## PAGE TEXT
────────
Nabucco Pipeline Map
Nabucco Pipeline Map (RFE/RL)

The Commission also plans to spend around €3.5 billion ($4.5 billion) on a wider energy package that includes Nabucco but also new gas connections, electric links, and alternative energy sources.  RFE/RL: “Commission energy spokesman Ferran Tarradellas made it quite clear the EU is planning to make no direct contributions to Nabucco, saying the money ‘is not to be given to Nabucco,’ but rather that it will ‘be given to the European Investment Bank to generate funds, to give loans to Nabucco afterwards.'”  The €3.5 billion still has yet to be approved by the European Parliament.

Lack of Political Consensus

At the summit, Hungarian Prime Minister Ferenc Gyurcsany called Nabucco “a strategic project crucial for the economic prosperity and political independence of the whole of Europe” and urged the EU to provide direct funding.  And on Wednesday, Commission president José Manuel Barroso urged Europe to “learn the lessons of the recent gas crisis and invest heavily in energy.”  Yet, the EU continues to treat Nabucco as a commercial enterprise.  It needs to recognize the project’s political element.  Europe’s energy policies are increasingly becoming its foreign policy priorities; the gas crisis earlier this month is a case in point.

Nabucco is partially sidelined by Germany’s support for the planned Nord Stream pipeline that would supply Russian gas directly to the country via the Baltic Sea.  The proposed South Stream project linking Russia to southeast Europe by a pipeline through the Black Sea still garners support as well.  Nord Stream and South Stream would be controlled by Gazprom.
────────
## RECORDS SUPPLIED
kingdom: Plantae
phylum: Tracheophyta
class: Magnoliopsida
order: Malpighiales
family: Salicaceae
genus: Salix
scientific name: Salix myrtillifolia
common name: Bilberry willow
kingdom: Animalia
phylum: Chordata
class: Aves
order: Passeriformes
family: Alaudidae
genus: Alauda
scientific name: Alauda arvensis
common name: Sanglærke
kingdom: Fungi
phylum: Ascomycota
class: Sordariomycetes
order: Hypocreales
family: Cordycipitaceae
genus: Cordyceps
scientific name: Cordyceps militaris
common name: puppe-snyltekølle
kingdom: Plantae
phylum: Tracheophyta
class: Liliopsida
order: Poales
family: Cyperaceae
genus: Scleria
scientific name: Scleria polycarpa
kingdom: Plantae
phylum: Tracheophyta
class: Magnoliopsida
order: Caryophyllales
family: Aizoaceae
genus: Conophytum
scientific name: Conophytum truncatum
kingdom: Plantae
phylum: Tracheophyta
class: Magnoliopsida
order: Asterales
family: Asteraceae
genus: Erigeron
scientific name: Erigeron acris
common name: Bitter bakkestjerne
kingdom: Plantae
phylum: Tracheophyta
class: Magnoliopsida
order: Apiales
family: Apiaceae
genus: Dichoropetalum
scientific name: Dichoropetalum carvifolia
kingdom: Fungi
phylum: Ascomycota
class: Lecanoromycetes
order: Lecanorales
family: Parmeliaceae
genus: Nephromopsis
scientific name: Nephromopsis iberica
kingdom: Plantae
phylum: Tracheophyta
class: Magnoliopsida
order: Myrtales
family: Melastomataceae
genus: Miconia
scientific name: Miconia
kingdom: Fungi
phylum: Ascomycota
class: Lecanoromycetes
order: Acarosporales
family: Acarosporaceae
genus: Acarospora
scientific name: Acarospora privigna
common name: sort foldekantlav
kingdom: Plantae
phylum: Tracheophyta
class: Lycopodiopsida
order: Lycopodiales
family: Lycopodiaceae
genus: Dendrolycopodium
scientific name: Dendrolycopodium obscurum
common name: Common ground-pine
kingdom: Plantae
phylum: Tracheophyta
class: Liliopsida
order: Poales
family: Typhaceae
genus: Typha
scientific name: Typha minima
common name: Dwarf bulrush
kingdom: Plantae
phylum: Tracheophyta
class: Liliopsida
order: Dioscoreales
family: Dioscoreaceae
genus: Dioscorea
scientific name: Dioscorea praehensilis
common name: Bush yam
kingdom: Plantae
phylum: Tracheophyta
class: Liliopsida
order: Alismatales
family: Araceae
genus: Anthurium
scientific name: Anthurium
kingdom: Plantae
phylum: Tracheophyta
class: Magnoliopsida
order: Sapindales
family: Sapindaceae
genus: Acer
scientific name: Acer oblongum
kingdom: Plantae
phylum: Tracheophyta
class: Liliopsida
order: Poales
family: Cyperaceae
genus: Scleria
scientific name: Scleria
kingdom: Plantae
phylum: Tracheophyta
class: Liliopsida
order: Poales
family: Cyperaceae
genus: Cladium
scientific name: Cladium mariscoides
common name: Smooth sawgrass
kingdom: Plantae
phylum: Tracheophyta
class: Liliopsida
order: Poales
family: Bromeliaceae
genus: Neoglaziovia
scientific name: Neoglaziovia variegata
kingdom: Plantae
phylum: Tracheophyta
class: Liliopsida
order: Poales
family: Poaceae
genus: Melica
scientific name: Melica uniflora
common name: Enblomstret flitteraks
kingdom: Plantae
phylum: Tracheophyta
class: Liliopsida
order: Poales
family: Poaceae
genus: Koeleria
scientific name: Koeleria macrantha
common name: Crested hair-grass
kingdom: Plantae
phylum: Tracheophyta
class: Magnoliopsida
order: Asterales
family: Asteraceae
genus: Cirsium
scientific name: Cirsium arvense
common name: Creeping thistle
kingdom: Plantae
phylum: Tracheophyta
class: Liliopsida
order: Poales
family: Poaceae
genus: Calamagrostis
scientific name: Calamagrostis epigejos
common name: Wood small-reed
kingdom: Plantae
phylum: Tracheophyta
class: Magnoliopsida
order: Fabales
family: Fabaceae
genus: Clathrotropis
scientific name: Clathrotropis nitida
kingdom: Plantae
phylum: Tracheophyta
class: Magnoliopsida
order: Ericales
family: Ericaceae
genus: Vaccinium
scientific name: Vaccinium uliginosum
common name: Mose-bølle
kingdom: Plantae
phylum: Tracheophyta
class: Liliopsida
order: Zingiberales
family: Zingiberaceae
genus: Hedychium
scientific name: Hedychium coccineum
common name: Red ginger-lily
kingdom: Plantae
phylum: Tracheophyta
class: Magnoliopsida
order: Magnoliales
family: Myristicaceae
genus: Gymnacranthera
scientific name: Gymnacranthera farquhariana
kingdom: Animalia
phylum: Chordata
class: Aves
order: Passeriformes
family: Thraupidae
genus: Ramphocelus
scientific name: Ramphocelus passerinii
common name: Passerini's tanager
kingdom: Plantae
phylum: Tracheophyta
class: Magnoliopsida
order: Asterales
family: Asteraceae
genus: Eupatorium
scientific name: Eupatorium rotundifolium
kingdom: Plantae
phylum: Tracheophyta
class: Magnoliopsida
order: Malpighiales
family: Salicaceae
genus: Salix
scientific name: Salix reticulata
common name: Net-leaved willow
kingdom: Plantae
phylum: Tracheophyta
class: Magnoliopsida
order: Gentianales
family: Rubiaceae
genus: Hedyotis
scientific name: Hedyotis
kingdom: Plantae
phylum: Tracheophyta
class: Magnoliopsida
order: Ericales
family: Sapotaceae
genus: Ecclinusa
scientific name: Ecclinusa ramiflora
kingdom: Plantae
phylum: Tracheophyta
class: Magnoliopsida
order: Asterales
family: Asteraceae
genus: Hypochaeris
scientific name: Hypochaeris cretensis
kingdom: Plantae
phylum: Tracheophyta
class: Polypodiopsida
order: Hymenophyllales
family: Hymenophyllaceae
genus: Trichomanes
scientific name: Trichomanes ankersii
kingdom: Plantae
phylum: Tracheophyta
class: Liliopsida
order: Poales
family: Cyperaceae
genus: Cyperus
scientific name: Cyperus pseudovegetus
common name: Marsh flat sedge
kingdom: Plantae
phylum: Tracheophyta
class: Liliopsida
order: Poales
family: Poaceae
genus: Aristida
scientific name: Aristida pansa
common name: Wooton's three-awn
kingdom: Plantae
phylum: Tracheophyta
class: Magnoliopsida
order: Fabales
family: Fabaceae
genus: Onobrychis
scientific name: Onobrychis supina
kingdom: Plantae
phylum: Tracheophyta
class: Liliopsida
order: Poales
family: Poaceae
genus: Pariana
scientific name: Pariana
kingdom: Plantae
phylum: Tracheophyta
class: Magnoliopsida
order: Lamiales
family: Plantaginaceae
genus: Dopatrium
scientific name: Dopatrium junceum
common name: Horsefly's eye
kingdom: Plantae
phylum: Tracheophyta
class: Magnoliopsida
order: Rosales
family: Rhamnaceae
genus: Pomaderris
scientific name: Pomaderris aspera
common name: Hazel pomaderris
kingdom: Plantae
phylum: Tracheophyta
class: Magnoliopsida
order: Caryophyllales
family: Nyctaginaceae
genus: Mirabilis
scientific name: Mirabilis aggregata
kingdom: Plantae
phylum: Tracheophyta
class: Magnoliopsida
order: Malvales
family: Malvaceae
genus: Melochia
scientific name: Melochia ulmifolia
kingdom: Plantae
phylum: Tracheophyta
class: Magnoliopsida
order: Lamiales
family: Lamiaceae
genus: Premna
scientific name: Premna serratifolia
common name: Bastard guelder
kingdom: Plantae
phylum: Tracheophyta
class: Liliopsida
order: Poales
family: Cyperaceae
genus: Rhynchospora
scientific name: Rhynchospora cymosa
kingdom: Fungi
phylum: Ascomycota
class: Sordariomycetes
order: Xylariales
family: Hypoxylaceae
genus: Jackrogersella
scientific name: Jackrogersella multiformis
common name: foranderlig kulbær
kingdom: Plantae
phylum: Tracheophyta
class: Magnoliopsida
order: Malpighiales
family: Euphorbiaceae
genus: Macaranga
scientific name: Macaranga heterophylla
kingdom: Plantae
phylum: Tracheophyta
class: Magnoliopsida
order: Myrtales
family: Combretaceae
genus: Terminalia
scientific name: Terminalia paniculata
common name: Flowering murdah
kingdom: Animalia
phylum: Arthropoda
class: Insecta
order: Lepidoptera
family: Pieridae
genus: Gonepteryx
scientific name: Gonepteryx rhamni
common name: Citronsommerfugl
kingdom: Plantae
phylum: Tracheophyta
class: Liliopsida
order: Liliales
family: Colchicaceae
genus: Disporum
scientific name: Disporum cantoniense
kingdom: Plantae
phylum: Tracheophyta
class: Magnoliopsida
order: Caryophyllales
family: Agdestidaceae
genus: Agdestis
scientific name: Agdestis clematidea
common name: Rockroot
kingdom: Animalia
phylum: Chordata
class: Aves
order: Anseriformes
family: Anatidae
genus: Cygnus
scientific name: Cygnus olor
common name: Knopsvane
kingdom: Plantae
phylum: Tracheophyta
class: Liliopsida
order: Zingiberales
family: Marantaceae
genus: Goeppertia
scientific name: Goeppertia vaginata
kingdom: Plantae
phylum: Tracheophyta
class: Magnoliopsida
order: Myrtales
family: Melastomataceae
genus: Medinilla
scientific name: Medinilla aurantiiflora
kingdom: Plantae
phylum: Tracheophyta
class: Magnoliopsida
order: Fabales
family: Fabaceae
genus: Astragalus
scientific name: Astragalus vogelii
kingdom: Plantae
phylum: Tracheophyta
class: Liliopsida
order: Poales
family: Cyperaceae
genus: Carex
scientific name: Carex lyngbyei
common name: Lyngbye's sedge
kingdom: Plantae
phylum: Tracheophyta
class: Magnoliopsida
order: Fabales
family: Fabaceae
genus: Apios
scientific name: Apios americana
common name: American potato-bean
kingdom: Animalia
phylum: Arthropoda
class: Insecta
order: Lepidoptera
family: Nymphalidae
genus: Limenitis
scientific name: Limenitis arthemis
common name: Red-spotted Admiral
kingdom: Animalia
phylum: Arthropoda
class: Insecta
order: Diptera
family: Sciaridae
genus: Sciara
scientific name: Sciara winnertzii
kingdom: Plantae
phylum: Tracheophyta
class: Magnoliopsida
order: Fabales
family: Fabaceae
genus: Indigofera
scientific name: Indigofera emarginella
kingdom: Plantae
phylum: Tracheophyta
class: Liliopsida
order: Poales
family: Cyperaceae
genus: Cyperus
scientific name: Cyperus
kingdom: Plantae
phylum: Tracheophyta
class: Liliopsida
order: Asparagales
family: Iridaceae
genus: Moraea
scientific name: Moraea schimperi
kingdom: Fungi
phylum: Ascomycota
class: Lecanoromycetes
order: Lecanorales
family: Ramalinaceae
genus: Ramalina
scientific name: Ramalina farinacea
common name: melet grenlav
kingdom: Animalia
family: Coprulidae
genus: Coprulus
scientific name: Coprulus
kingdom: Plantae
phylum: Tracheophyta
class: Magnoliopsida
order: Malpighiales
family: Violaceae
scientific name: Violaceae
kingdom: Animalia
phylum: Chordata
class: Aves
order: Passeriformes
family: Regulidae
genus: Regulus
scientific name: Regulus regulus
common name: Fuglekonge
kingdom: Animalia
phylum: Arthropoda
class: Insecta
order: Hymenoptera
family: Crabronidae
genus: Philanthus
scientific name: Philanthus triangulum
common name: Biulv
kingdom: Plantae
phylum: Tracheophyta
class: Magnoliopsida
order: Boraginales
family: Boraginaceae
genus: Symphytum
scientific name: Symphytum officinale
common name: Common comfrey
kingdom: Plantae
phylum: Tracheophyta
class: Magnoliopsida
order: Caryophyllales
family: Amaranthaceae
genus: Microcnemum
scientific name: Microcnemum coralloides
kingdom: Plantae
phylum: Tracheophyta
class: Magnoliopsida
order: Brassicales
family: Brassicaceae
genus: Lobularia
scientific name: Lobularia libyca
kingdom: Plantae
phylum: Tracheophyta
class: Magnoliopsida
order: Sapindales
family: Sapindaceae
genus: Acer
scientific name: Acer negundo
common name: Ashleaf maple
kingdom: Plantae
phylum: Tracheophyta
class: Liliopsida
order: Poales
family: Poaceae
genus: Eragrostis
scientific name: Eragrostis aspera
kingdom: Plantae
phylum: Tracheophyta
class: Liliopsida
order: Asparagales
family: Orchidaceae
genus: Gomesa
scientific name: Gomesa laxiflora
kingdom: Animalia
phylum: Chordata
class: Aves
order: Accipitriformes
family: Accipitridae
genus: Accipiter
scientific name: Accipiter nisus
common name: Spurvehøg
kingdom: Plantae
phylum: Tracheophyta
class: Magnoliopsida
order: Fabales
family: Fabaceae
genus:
────────
## WORK INSTRUCTION 1
Copy, word for word, everything in the Nabucco pipeline text from "Lack of Political" down to "case in point.".
## WORK INSTRUCTION 2
Continue the Nabucco pipeline text, starting right after its last sentence.

## WRITTEN REPLY 1
Lack of Political Consensus

At the summit, Hungarian Prime Minister Ferenc Gyurcsany called Nabucco “a strategic project crucial for the economic prosperity and political independence of the whole of Europe” and urged the EU to provide direct funding.  And on Wednesday, Commission president José Manuel Barroso urged Europe to “learn the lessons of the recent gas crisis and invest heavily in energy.”  Yet, the EU continues to treat Nabucco as a commercial enterprise.  It needs to recognize the project’s political element.  Europe’s energy policies are increasingly becoming its foreign policy priorities; the gas crisis earlier this month is a case in point.

## WRITTEN REPLY 2
Turkey also threatens to disrupt the Nabucco project.  The Turkish government has already asked for reduced rates on the gas that transits over its territory.  And Prime Minister Recep Tayyip Erdogan did not even attend the Budapest summit, hinting that the EU needs to open the energy chapter of Turkey’s EU accession talks before Turkish progress on Nabucco will be seen.

Furthermore, the WSJ points out, Nabucco is presently scheduled to move gas from Azerbaijain only.  Desired Central Asian countries like Kazakhstan and Turkmenistan risk rebuke from Russia if they enter the project.  A lack of European political unity, and the support that comes with it, may very well result in these countries being more hesitant about entering the project.

A lack of political consensus is an obstacle to progress on the Nabucco pipeline and the efforts of the consortium.

Peter Cassata is associate editor of the Atlantic Council.